Вы находитесь на сайте журнала "Вопросы психологии" в восемнадцатилетнем ресурсе (1980-1997 гг.).  Заглавная страница ресурса... 

9.2812

117

 

НАШИ ЮБИЛЯРЫ

К ЮБИЛЕЮ Н. Ф. ТАЛЫЗИНОЙ

 

22 декабря 1993 г. исполняется 70 лет доктору психологических наук, заведующей кафедрой педагогики и педагогической психологии факультета психологии МГУ, академику РАО Н. Ф. Талызиной. В связи с этим редакция обратилась к юбиляру с просьбой ответить на ряд вопросов.

 

 

— Нина Федоровна, расскажите, пожалуйста, в какой семье Вы воспитывались. Как получилось, что Вы выбрали своей специальностью психологию?

Записи набора данных:
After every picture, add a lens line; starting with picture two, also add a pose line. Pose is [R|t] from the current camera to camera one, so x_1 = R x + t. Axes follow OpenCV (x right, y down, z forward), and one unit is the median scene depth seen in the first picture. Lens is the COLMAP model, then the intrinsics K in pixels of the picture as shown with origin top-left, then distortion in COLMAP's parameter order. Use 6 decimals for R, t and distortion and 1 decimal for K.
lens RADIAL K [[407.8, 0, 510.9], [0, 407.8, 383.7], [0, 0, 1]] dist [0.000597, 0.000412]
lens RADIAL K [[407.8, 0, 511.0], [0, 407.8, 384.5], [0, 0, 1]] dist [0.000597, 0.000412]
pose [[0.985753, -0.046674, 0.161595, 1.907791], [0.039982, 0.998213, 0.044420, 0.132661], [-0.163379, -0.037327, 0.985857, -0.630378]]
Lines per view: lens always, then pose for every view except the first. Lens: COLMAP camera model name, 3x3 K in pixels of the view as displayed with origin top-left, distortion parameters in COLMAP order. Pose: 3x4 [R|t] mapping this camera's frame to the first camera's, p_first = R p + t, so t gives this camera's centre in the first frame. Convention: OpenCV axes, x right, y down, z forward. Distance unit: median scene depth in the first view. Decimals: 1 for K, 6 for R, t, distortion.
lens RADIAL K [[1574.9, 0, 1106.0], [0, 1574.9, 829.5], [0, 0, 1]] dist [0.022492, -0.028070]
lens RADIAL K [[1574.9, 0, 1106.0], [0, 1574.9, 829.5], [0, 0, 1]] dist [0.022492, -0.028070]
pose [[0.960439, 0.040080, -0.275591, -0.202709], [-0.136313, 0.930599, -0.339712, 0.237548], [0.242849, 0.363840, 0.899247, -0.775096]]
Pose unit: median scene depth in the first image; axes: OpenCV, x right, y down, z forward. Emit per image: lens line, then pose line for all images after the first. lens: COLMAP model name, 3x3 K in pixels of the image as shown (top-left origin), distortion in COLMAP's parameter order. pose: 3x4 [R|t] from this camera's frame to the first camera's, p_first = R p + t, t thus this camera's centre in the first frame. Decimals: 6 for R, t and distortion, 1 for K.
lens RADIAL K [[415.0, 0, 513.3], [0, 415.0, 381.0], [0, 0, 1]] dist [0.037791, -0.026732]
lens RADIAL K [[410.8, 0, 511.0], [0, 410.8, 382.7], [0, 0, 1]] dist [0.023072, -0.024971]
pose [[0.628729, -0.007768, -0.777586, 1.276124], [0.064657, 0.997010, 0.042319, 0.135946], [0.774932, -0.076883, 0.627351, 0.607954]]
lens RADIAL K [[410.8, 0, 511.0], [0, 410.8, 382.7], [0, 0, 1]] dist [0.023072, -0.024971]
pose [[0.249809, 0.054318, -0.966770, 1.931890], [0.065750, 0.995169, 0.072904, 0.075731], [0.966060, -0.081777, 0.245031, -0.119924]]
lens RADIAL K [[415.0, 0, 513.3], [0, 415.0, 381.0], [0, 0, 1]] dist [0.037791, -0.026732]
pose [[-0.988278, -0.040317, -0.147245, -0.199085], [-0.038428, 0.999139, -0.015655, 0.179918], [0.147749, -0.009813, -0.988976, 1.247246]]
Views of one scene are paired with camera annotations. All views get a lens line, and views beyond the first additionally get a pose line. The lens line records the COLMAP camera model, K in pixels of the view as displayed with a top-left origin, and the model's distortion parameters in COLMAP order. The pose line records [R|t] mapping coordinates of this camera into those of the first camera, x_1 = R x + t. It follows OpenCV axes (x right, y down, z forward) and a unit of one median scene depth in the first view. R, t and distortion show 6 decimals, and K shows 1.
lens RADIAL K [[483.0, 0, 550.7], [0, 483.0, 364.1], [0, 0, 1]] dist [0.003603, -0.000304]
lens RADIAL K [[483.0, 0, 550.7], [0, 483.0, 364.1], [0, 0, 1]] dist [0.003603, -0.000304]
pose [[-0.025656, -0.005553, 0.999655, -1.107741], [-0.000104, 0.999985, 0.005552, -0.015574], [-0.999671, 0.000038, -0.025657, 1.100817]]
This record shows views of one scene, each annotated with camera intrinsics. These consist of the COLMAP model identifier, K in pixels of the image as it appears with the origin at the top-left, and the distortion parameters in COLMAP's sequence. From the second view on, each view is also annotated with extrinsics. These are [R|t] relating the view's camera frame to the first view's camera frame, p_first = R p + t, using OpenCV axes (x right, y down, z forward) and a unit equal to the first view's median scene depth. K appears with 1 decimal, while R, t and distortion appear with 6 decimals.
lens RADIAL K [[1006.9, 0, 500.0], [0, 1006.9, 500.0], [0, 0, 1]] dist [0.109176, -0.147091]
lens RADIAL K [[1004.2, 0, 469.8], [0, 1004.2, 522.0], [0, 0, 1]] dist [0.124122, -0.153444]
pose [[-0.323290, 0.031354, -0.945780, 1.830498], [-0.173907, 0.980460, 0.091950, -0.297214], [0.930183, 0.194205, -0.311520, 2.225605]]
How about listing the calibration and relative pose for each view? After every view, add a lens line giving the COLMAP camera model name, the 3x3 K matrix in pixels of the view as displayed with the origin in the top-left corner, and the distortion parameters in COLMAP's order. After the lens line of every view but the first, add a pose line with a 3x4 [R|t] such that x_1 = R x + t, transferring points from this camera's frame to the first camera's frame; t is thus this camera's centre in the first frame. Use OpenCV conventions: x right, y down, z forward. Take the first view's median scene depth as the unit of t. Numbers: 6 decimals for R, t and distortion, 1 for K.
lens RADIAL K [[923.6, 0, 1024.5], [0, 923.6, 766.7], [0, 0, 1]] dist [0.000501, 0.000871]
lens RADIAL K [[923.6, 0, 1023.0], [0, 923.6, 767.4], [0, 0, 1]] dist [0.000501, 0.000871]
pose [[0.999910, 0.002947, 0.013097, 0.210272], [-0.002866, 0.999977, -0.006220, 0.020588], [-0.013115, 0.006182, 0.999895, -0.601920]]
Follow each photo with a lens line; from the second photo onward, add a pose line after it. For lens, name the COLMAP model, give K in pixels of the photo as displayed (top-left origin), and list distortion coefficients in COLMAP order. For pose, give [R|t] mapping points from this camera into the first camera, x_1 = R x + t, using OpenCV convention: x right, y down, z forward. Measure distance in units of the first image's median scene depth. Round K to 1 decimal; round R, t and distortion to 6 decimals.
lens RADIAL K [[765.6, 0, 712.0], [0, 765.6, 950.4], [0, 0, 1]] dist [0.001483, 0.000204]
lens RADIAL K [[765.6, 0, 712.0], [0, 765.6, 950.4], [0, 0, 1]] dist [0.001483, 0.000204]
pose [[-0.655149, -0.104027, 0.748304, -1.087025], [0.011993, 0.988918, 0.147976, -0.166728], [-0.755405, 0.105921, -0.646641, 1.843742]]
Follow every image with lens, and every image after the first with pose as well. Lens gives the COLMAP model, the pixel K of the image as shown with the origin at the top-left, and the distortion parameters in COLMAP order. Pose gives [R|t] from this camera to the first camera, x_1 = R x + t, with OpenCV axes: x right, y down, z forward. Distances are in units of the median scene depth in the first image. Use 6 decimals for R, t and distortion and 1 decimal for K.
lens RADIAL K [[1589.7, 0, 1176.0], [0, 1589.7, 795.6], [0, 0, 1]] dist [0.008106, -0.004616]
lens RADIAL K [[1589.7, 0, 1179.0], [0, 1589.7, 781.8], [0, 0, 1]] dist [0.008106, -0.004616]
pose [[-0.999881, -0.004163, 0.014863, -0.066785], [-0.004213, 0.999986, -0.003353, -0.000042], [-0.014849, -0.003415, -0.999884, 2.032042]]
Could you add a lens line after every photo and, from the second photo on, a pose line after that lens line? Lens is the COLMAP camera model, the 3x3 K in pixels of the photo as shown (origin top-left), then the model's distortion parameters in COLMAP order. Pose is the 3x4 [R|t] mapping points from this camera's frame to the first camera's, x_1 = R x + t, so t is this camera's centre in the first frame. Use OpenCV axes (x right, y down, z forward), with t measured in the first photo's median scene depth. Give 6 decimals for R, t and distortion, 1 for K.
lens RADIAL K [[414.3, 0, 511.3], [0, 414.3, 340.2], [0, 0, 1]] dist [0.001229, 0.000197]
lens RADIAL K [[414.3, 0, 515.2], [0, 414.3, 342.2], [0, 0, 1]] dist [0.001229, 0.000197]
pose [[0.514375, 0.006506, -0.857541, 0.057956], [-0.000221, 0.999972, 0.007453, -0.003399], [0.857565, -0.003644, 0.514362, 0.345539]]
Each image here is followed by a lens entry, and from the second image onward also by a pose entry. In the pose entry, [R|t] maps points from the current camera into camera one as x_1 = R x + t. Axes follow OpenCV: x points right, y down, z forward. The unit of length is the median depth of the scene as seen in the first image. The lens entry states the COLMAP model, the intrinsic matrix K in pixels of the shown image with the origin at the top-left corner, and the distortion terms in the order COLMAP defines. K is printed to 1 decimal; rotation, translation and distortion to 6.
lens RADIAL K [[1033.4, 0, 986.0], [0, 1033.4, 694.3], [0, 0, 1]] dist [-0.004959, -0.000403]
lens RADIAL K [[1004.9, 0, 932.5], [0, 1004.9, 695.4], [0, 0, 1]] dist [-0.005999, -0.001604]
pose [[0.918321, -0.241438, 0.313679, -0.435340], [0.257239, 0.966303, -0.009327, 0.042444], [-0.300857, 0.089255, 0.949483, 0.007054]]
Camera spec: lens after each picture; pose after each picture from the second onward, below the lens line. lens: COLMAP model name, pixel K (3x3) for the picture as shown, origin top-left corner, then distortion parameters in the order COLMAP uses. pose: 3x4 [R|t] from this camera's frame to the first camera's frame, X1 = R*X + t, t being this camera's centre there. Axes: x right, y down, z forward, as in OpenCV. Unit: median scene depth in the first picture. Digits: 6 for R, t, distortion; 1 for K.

- _Задание A_:
Перечислите все звания и должности Н. Ф. Талызиной, названные в тексте о её юбилее.
- _Задание B_:
Продолжите текст о юбилее Н. Ф. Талызиной с того места, где он заканчивается.

- _Ответ A_:
- доктор психологических наук
- заведующая кафедрой педагогики и педагогической психологии факультета психологии МГУ
- академик РАО

- _Ответ B_:
— Я родилась близ Ярославля в многодетной крестьянской семье. Из семи детей я старшая. Родители были малограмотными людьми. Закончила семь классов сельской школы, а затем училась в Ярославле, сначала в педучилище, а затем на физмате Ярославского пединститута. Большое влияние на становление моего внутреннего мира оказала семья племянника Н. А. Некрасова, с которой я была близка многие годы и где собирался небольшой кружок молодежи.

Обучаясь на физмате, я не нашла для себя ничего интересного в математике, хотя и закончила факультет с «красным» дипломом. С первого курса я заинтересовалась психологией: лекции читал проф. Т. Г. Егоров, который приезжал к нам из Москвы. Он организовал студенческий кружок. Под его руководством я выполнила первое свое «исследование» по изучению интересов подростков. После окончания института мне было предложено две аспирантуры: по математике и по психологии. Я выбрала вторую и так оказалась в НИИ психологии АПН РСФСР (ныне Психологический институт РАО) в Москве.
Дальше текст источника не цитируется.